III. BAHAN DAN METODE PENELITIAN

3.1. Tempat dan Waktu Penelitian

Penelitian dilakukan di kawasan hutan Taman Wisata Alam TWA Deleng Lancuk Kabupaten Karo Propinsi Sumatera Utara pada bulan Januari sampai bulan April tahun 2010

3.2. Deskripsi Area Penelitian

Kawasan hutan TWA Deleng Lancuk terletak di Desa Kuta Gugung, Kecamatan Naman Teran, Kabupaten Karo.
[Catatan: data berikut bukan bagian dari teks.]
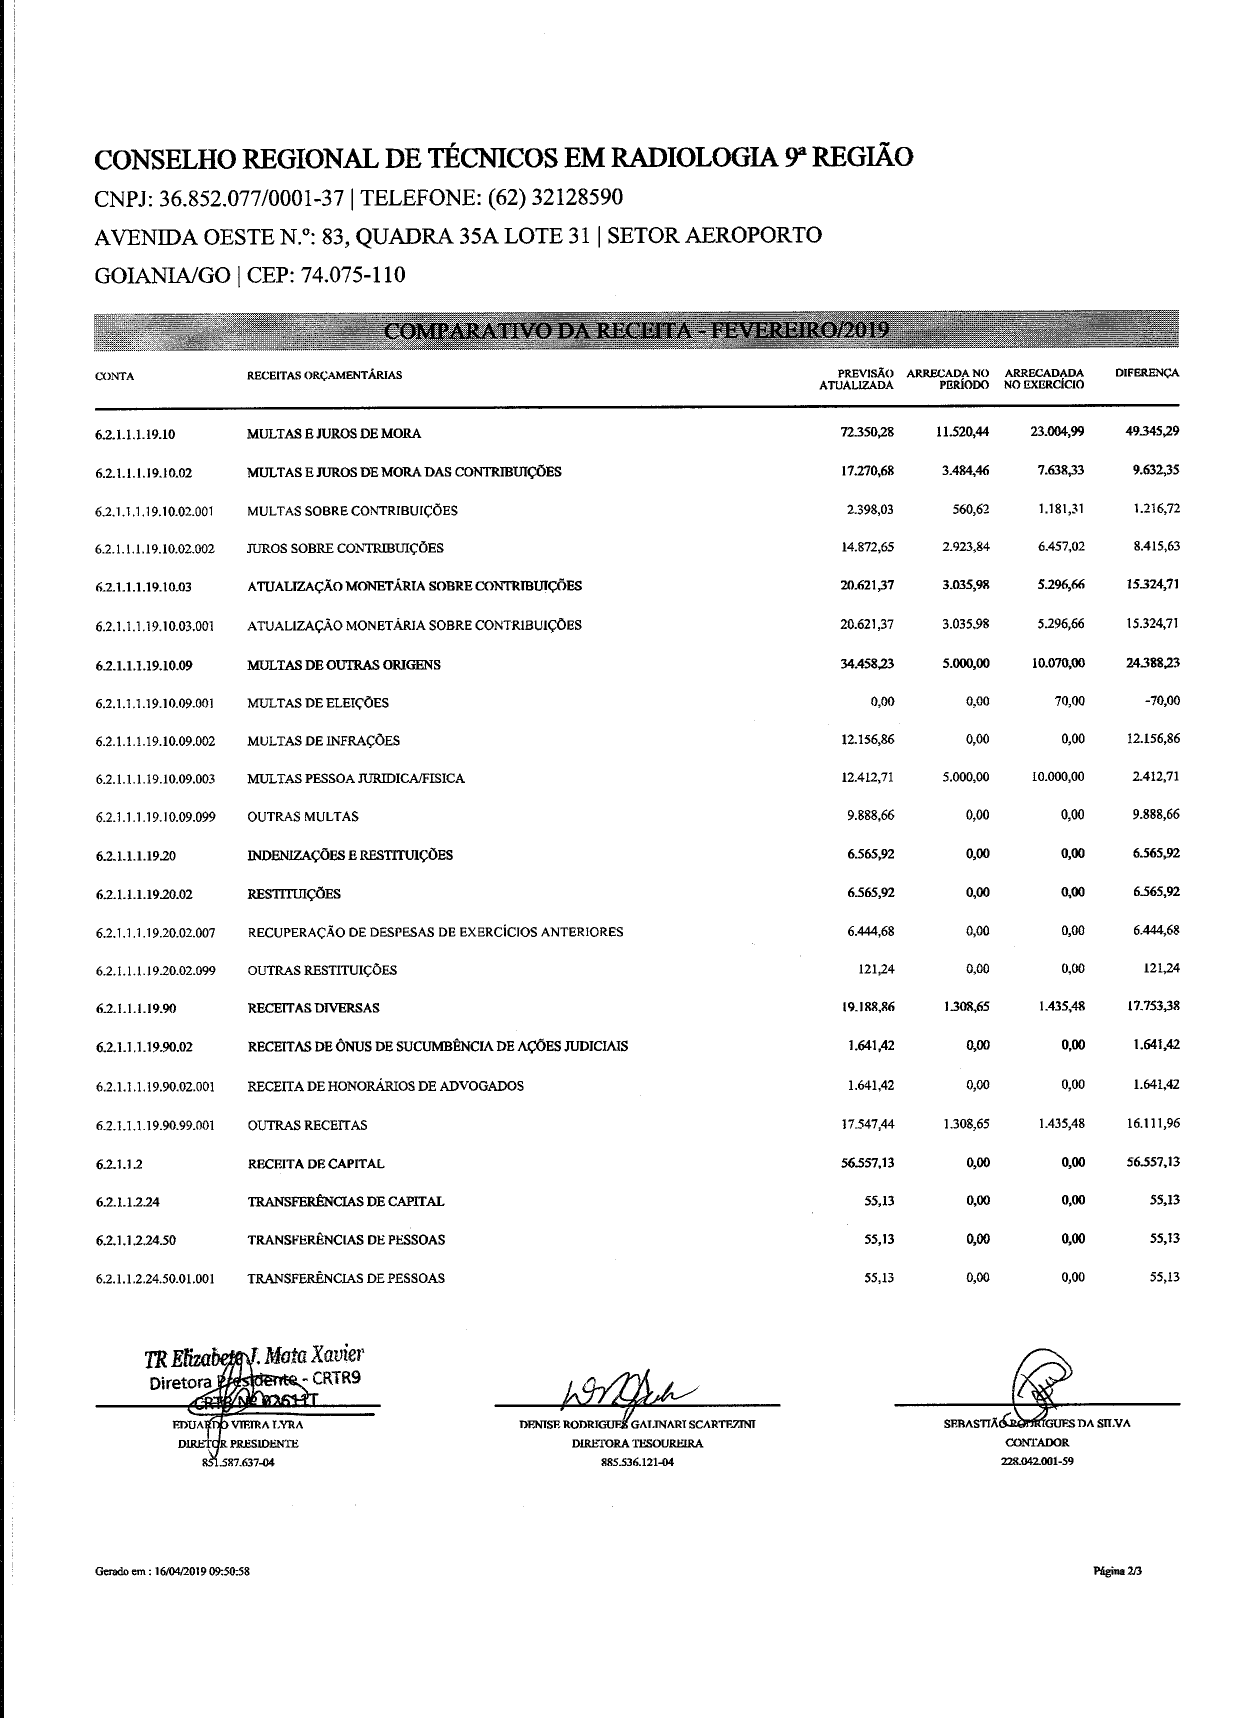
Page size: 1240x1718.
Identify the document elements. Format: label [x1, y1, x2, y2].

text_box [0, 0, 1239, 1717]
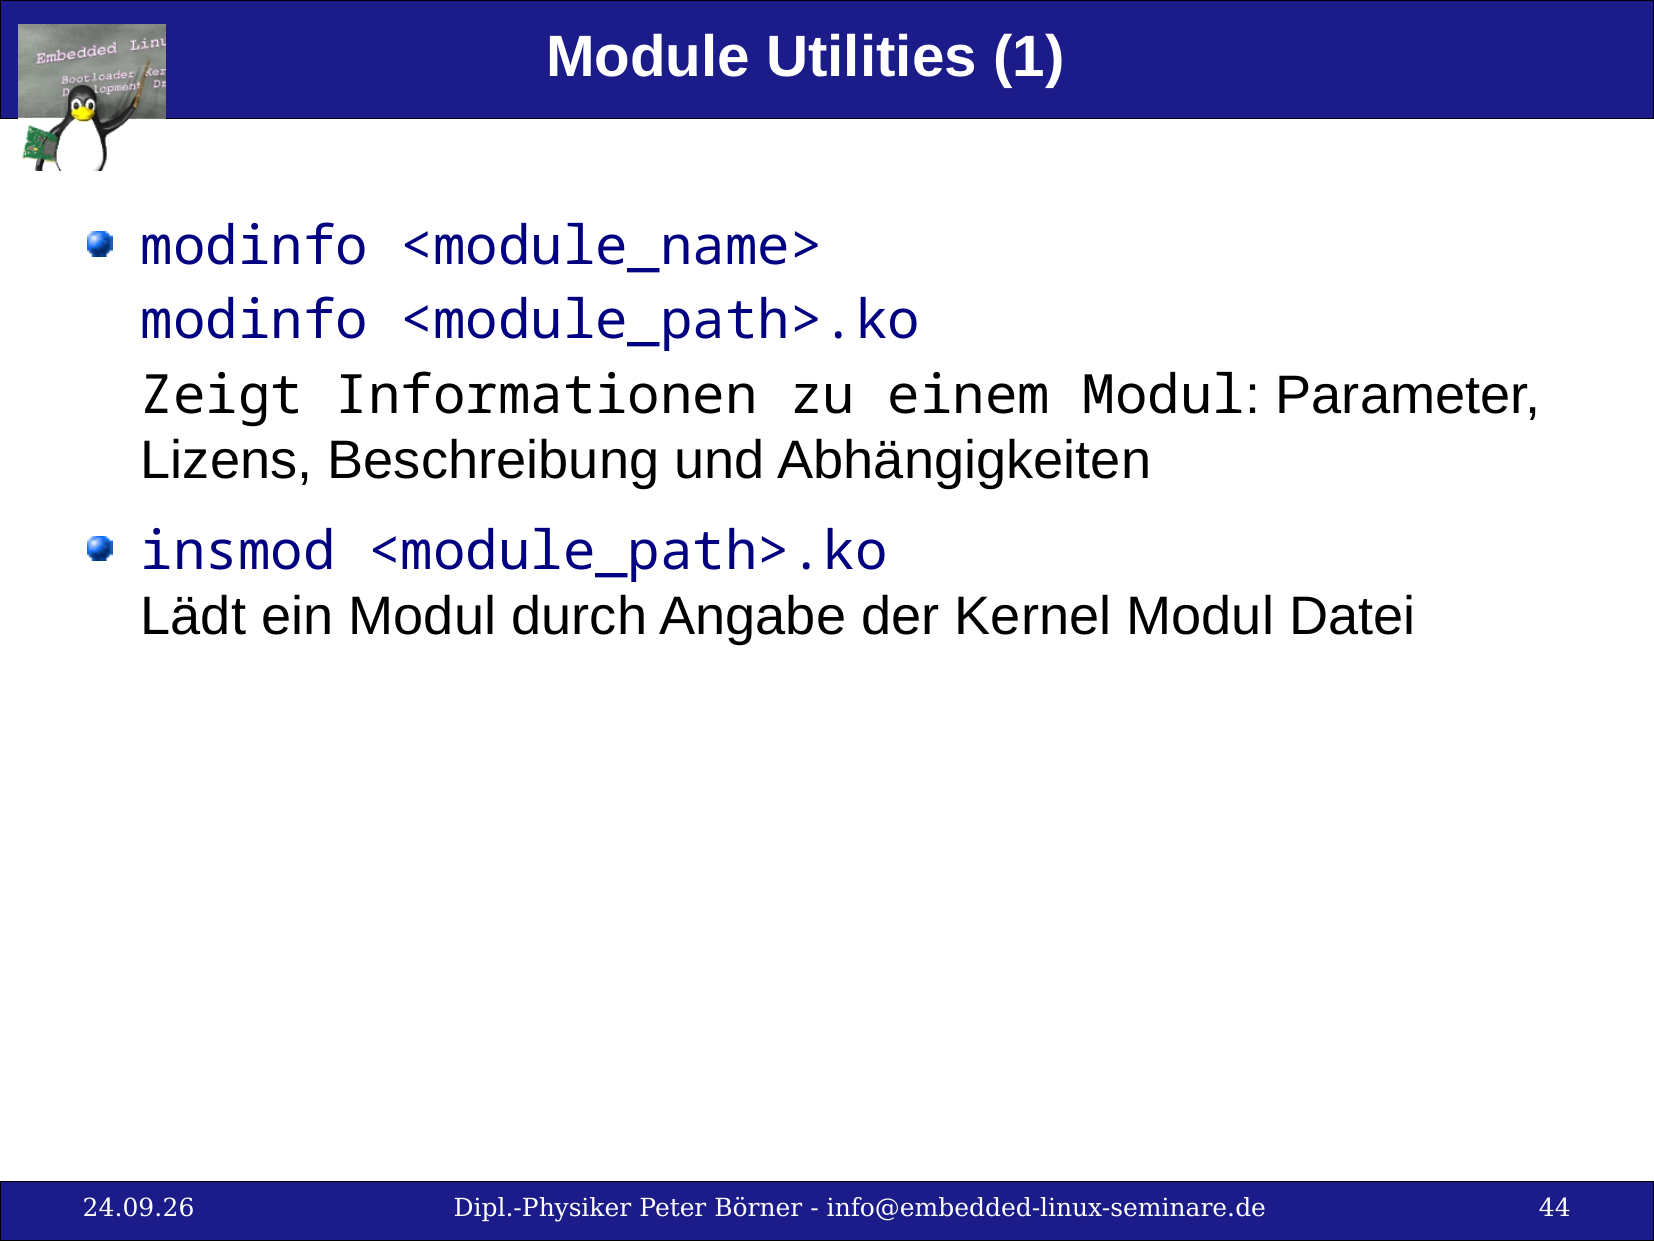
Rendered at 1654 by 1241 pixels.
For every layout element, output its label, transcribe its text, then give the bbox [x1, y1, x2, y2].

picture [18, 24, 166, 171]
list modinfo <module_name> modinfo <module_path>.ko Zeigt Informationen zu einem Modul: Parameter, Lizens, Beschreibung und Abhängigkeiten insmod <module_path>.ko Lädt ein Modul durch Angabe der Kernel Modul Datei [69, 207, 1560, 1014]
title Module Utilities (1) [60, 0, 1551, 112]
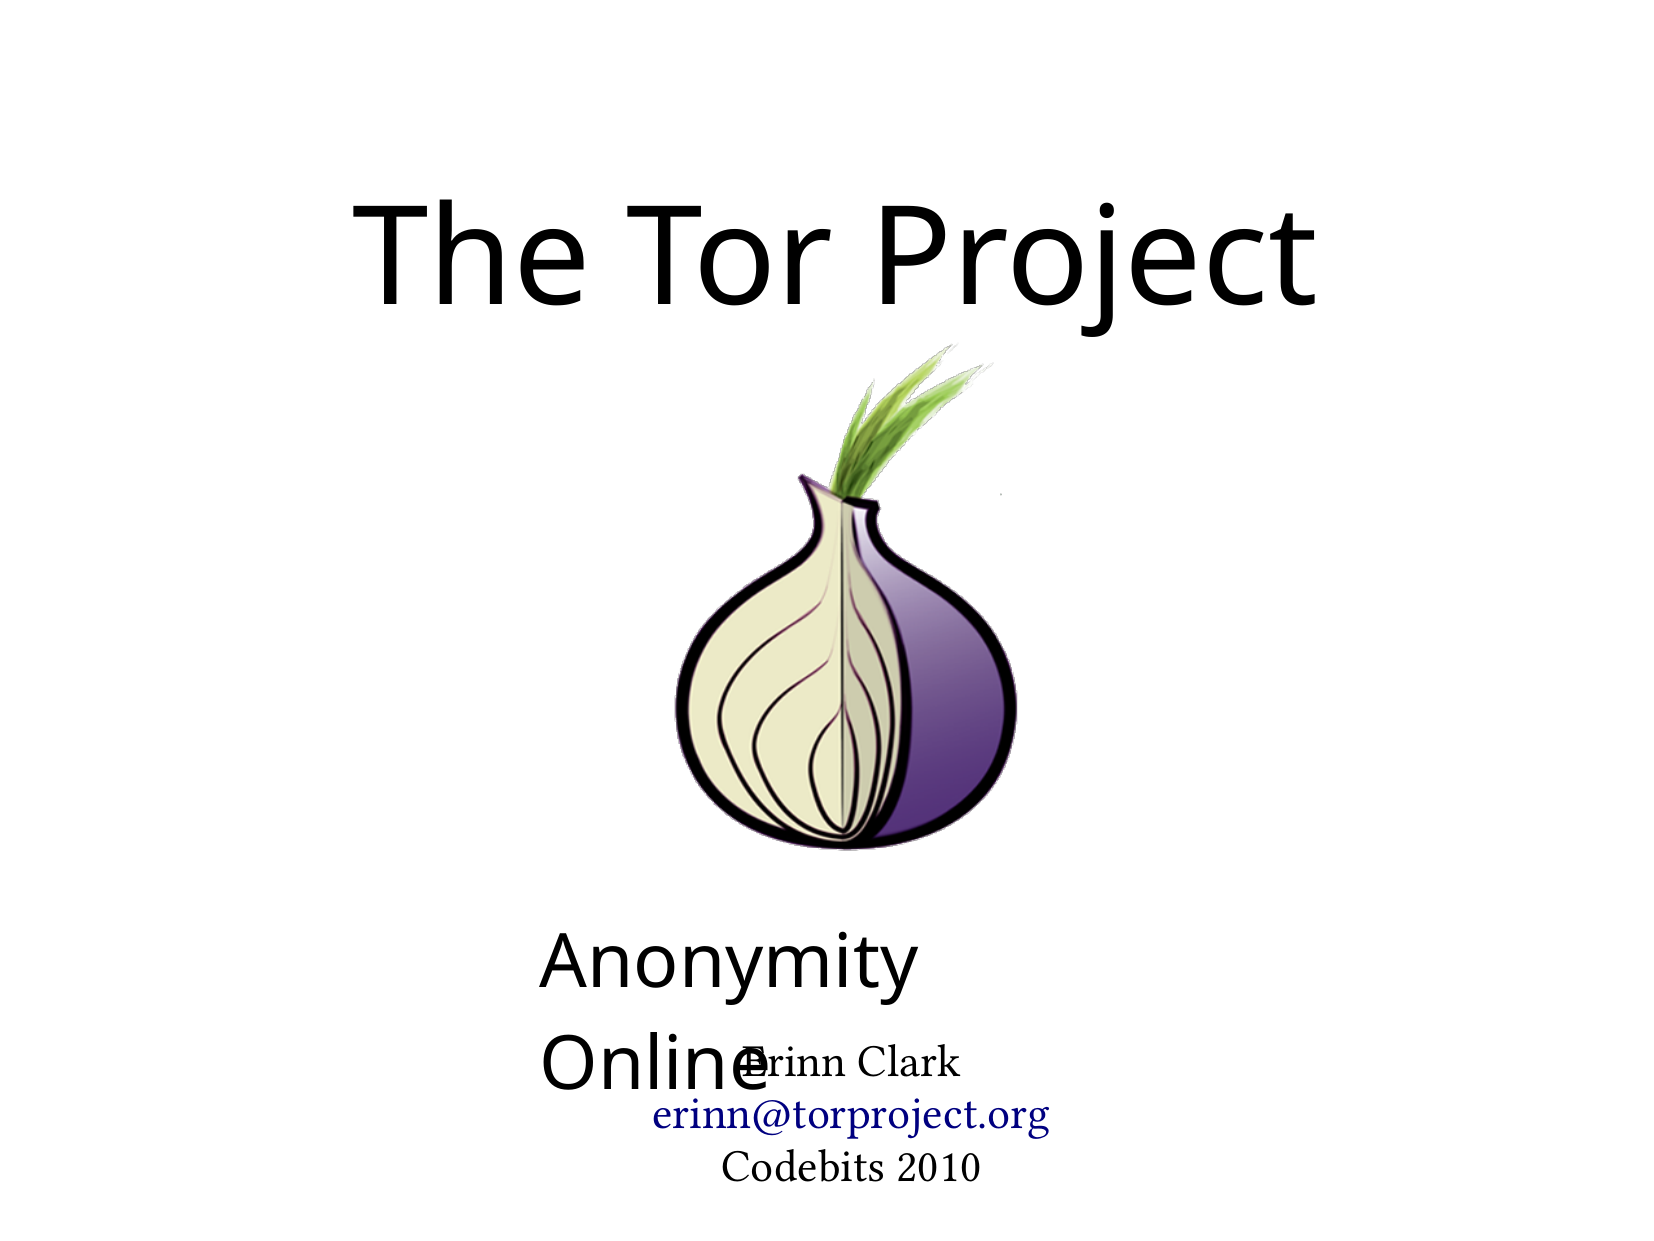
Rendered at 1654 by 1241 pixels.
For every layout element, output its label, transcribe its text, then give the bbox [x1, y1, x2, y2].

text_box Erinn Clark erinn@torproject.org Codebits 2010 [637, 1028, 1088, 1201]
text_box Anonymity Online [525, 900, 1163, 1013]
text_box The Tor Project [337, 150, 1351, 376]
picture [574, 333, 1126, 900]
Lokasi Taman Wisata Alam Deleng Lancuk terletak pada garis median 98 20” – 98 30” BT dan 03 10” – 03 15” LU. Kelompok hutan Deleng Lancuk adalah nama sebuah bukit yang berada di kawasan hutan Sibayak II. Di kaki selatan bukit ini terdapat danau seluas lebih kurang 100 Ha, yang dikenal dengan Danau Lau Kawar. Jarak dari Kota Medan ke TWA Deleng Lancuk sekitar 110 km. TWA Deleng Lancuk luasnya 435 Ha termasuk Danau Lau kawar telah ditunjuk menjadi Taman Wisata Alam sesuai dengan keputusan Menteri Kehutanan No.08KptsII1989 tanggal 6 Februari 1989. Secara administratif terletak di Kabupaten Daerah Tingkat II Tanah Karo, Kecamatan Naman Teran Desa Kuta Gugung.